The early season can be a rewarding time for duck hunters. The birds haven't experienced a lot of hunting pressure yet, so they can be susceptible to the trickery of decoys and calling. Enthusiasm runs high. Expectations are soaring.

Still, you have to do your homework if you want to make the most of your hunting opportunities. That means learning the different behavior patterns of ducks at the start of the season, adjusting your hunting tactics accordingly, and making sure your retriever is prepared for his first forays afield. Here's advice from four experts on how to make your early-season outings more successful.

1. HUNT LIGHT FOR PUDDLE DUCKS

Mark Brendemuehl of Kerkhoven, Minnesota, is a territory manager for Avery Outdoors. He often hunts in neighboring North Dakota, where the duck season usually opens in late September. Because the big flights don't arrive until about a month later, Brendemuehl and his buddies spend the first few weeks of the season hunting mostly local birds. This requires a different approach than hunting later in the season.

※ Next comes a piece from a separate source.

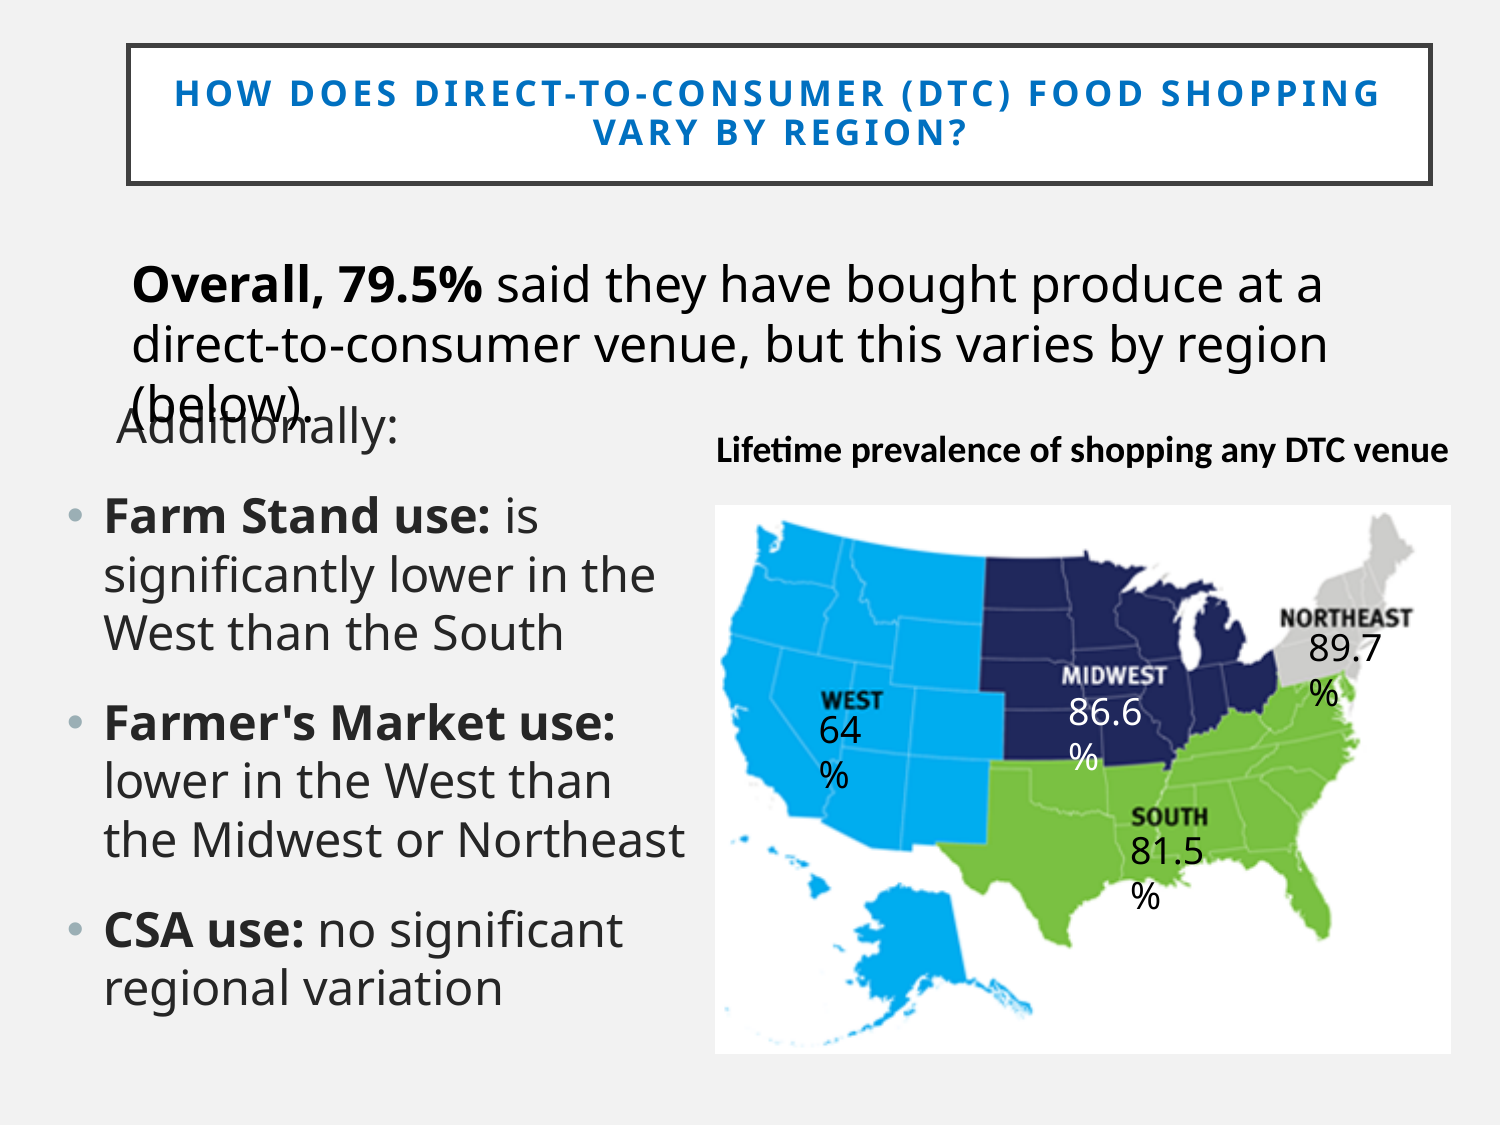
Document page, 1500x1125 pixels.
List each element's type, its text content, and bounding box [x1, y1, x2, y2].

"Our philosophy for the early season is to hunt light," Brendemuehl explains. "This means we don't throw the kitchen sink at the ducks. We use small spreads—from six to 30 decoys, depending on the size of the wetland—with minimal motion. We don't hunt roost areas. We change hunting locations frequently to minimize pressure on a given pothole or marsh. We do what we have to do to keep our local birds hanging around."

When the season opens, few grainfields have been harvested, so the ducks are feeding mostly in potholes. Brendemuehl and his hunting partners find these places by driving the back roads in the morning and following ducks from their larger roosting sites to these smaller feeding ponds. "It's amazing how many ducks can pack into one small pothole that has good food available," he says.

The hunters make a number of other adjustments to manage hunting pressure. "We call sparingly," Brendemuehl says. "If ducks are coming, we let them come on. Also, we never shoot at large flocks, and instead focus on singles, pairs, and small bunches. Again, we've got to keep from pushing our local ducks out before the northern birds show up."

For Brendemuehl and his pals, hunting light also means shooting lighter loads. "Early-season ducks are smaller, and a lot of our shots in potholes are close," he says. "For those reasons, I start the season shooting size 3 or 4 steel shot. These loads offer better pattern density, and they're very effective when ducks are decoying at close range. As the season progresses and northern ducks show up, I'll switch to 2s for more knockdown power at longer distances."

Brendemuehl's last piece of advice centers on what to wear while hunting. "Most waterfowl patterns are dull brown, but the early-season marsh can be a vibrant green," he says. "Hunters who wear clothing that matches the green color of the reeds will blend in better and get closer shots."